- WORK TO COMPLETE
Write out each of the rows below again, switching every "series" to "group" and changing nothing else. Leave the pictures out.
────────────────────────────────────────
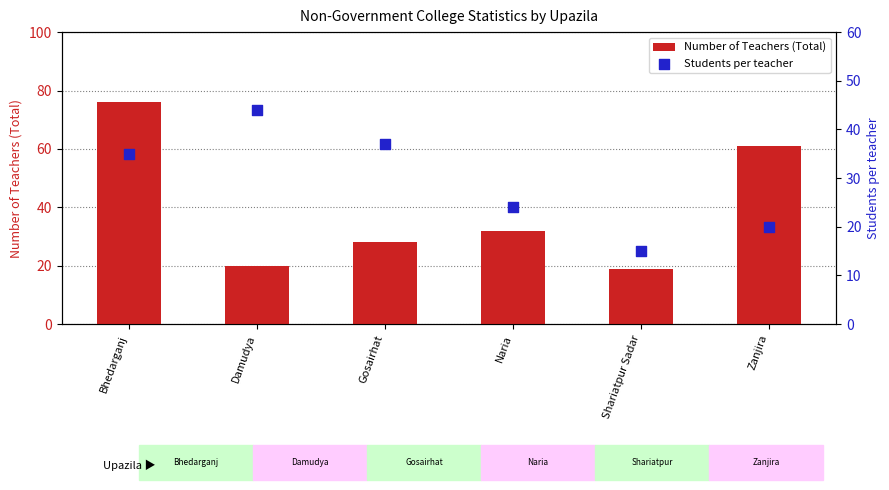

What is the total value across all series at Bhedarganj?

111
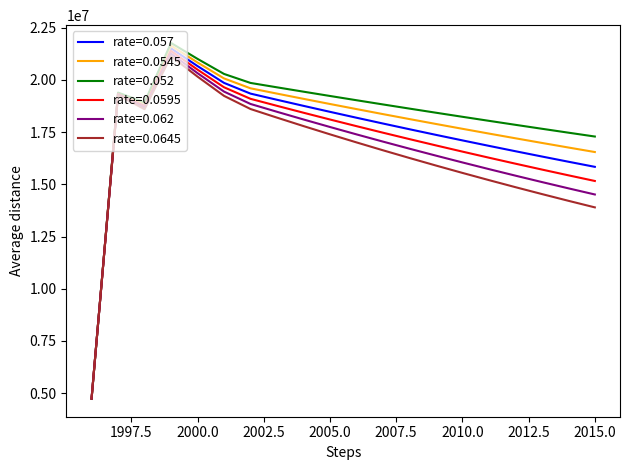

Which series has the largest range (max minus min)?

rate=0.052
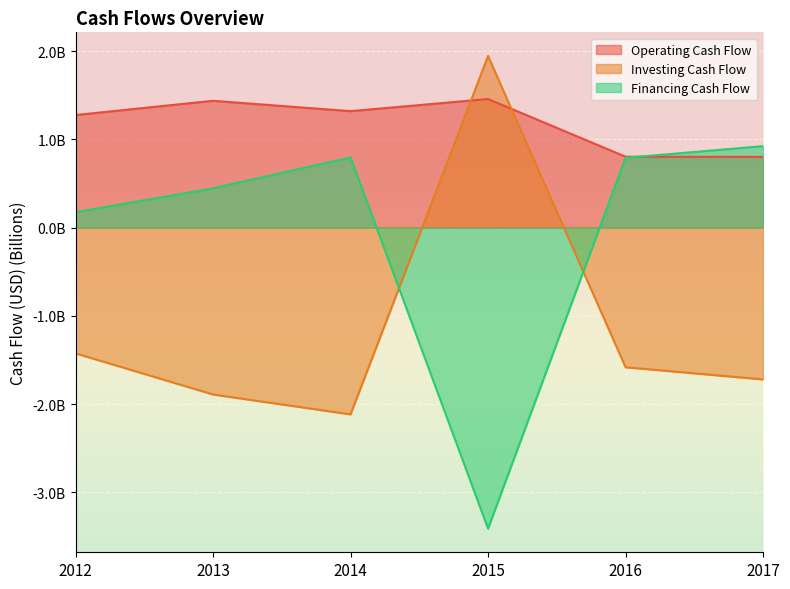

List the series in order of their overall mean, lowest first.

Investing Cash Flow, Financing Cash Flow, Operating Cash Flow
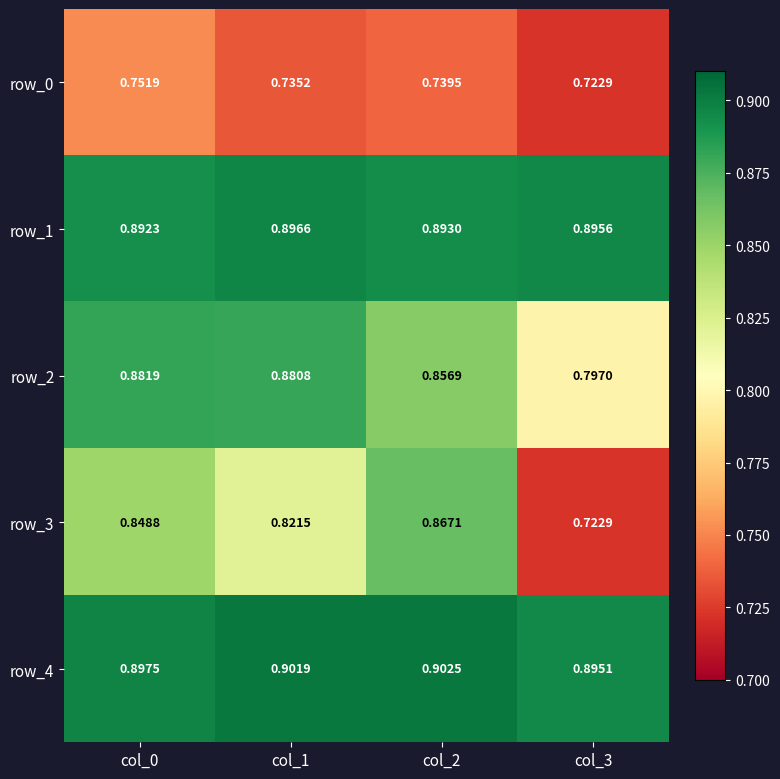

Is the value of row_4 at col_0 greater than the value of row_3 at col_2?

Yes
────────────────────────────────────────
- YOUR SOLUTION
What is the total value across all group at Bhedarganj?

111

Which group has the largest range (max minus min)?

rate=0.052

List the group in order of their overall mean, lowest first.

Investing Cash Flow, Financing Cash Flow, Operating Cash Flow

Is the value of row_4 at col_0 greater than the value of row_3 at col_2?

Yes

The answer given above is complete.